# [TASK GOAL]
Copy every line of the data in which the word "вышестоящего" occurs.

(Dataset excerpts)
'''
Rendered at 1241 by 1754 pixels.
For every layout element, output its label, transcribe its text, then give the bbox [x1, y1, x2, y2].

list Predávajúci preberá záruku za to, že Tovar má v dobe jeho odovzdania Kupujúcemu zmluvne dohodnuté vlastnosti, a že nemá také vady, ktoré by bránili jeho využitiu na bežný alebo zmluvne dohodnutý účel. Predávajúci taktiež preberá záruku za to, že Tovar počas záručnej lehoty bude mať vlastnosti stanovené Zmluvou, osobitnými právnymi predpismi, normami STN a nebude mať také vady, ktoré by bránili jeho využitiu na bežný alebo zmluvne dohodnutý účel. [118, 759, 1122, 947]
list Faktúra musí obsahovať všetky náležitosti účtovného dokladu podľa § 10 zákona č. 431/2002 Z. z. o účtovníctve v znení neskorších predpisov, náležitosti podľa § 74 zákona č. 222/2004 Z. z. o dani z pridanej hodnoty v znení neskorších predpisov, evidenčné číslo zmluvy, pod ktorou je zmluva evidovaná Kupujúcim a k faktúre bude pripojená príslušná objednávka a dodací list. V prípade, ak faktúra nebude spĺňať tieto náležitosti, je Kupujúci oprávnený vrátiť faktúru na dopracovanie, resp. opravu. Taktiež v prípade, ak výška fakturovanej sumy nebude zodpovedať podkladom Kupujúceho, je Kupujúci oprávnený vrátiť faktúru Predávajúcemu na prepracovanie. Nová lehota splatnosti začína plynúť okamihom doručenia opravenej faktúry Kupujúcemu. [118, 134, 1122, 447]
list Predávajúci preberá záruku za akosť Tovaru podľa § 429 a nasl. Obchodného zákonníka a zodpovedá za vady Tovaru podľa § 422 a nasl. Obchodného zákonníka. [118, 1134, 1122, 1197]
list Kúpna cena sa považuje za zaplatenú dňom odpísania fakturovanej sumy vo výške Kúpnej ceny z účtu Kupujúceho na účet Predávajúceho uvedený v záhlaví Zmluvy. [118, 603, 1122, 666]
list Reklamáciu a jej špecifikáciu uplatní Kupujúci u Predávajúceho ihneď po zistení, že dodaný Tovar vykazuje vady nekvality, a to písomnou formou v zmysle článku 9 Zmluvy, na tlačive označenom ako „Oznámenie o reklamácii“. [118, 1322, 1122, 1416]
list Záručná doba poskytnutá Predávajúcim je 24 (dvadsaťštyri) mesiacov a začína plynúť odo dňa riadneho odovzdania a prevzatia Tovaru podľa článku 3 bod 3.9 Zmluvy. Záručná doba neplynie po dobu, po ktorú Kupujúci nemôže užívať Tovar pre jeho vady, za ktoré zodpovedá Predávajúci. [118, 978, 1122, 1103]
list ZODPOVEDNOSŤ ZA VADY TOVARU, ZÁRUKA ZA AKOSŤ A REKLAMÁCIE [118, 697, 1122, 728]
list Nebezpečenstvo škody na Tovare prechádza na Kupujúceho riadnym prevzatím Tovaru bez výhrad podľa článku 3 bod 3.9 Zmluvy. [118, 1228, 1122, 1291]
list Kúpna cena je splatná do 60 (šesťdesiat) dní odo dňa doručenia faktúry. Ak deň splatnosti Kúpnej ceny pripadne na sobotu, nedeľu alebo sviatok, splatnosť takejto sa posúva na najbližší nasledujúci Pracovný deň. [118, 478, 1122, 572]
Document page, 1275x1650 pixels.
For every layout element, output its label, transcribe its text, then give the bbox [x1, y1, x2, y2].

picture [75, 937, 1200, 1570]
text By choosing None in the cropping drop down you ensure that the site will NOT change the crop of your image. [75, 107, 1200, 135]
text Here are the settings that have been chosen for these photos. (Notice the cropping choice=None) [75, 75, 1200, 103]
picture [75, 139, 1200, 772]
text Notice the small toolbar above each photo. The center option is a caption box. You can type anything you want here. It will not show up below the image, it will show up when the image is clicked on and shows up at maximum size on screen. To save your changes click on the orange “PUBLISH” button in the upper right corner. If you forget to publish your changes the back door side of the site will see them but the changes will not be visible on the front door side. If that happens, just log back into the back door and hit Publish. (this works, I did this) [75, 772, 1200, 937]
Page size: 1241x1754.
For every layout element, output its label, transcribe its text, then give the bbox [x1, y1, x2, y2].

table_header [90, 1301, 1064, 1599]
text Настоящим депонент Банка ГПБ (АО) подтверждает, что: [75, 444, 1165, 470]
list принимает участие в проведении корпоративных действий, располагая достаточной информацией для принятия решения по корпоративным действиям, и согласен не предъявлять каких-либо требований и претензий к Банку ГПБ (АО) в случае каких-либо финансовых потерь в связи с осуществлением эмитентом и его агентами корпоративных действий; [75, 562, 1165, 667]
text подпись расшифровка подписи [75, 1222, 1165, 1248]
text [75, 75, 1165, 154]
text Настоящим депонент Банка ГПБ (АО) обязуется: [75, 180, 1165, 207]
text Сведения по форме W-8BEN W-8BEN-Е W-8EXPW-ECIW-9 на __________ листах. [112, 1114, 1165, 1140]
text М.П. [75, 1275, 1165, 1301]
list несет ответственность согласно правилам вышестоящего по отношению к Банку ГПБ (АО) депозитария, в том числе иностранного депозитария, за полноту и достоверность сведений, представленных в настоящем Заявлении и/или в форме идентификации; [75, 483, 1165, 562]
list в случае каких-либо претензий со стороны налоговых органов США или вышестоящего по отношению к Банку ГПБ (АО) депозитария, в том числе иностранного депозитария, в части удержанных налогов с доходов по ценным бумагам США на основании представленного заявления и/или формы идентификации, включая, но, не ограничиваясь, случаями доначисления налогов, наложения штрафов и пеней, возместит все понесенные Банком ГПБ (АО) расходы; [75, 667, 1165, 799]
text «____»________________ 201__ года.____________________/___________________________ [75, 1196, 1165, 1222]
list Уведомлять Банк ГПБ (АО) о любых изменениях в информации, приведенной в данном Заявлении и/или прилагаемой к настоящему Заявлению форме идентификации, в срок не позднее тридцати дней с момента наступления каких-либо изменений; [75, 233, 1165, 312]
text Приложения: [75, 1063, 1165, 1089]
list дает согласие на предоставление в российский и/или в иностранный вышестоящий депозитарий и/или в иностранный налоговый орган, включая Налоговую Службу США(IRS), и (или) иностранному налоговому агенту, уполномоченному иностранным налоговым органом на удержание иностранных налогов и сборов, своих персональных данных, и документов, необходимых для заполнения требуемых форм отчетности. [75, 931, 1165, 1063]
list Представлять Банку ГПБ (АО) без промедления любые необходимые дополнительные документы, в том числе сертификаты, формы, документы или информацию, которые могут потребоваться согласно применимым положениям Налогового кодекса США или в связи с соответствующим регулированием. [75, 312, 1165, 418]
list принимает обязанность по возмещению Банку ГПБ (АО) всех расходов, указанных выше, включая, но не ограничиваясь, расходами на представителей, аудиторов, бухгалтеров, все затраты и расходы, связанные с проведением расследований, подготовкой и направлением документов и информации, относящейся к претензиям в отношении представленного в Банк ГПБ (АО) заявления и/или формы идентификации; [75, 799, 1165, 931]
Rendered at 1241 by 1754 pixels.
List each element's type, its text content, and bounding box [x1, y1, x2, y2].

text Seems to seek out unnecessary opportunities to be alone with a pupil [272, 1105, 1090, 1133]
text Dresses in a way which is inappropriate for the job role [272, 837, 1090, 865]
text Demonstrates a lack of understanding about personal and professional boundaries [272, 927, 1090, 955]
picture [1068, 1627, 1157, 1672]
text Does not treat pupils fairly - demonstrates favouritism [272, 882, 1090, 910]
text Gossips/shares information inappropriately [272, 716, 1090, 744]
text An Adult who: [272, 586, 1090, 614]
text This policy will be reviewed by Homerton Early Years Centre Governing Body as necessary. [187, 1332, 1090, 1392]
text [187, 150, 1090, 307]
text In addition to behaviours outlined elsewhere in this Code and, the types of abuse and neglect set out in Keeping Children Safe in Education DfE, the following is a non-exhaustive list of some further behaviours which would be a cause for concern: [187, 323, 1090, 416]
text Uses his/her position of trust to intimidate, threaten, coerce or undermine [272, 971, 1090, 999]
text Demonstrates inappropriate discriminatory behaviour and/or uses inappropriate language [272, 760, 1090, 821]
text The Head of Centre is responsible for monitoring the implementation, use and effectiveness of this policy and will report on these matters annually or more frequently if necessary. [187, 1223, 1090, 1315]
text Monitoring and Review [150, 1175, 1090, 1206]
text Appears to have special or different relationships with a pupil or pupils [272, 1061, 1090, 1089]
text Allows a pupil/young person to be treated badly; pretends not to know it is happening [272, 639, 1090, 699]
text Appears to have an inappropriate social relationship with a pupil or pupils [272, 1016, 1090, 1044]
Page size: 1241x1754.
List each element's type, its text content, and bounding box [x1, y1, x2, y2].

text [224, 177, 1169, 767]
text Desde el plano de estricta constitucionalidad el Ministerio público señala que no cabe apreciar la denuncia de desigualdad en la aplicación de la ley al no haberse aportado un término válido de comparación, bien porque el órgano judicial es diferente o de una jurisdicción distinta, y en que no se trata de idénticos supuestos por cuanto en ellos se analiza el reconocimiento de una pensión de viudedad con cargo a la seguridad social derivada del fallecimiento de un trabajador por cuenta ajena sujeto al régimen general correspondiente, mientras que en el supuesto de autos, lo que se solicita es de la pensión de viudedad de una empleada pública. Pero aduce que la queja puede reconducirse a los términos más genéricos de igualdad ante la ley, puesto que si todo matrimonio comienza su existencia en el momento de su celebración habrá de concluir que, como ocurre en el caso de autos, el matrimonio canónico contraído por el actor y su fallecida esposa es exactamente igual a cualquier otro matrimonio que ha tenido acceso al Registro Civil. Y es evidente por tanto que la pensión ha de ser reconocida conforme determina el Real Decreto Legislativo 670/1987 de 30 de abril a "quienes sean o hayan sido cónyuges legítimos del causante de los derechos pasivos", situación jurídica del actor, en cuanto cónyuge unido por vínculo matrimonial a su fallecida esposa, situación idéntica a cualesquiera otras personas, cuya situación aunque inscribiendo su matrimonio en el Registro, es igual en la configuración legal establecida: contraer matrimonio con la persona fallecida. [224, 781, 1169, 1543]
'''
# [RESULT]
list несет ответственность согласно правилам вышестоящего по отношению к Банку ГПБ (АО) депозитария, в том числе иностранного депозитария, за полноту и достоверность сведений, представленных в настоящем Заявлении и/или в форме идентификации; [75, 483, 1165, 562]
list в случае каких-либо претензий со стороны налоговых органов США или вышестоящего по отношению к Банку ГПБ (АО) депозитария, в том числе иностранного депозитария, в части удержанных налогов с доходов по ценным бумагам США на основании представленного заявления и/или формы идентификации, включая, но, не ограничиваясь, случаями доначисления налогов, наложения штрафов и пеней, возместит все понесенные Банком ГПБ (АО) расходы; [75, 667, 1165, 799]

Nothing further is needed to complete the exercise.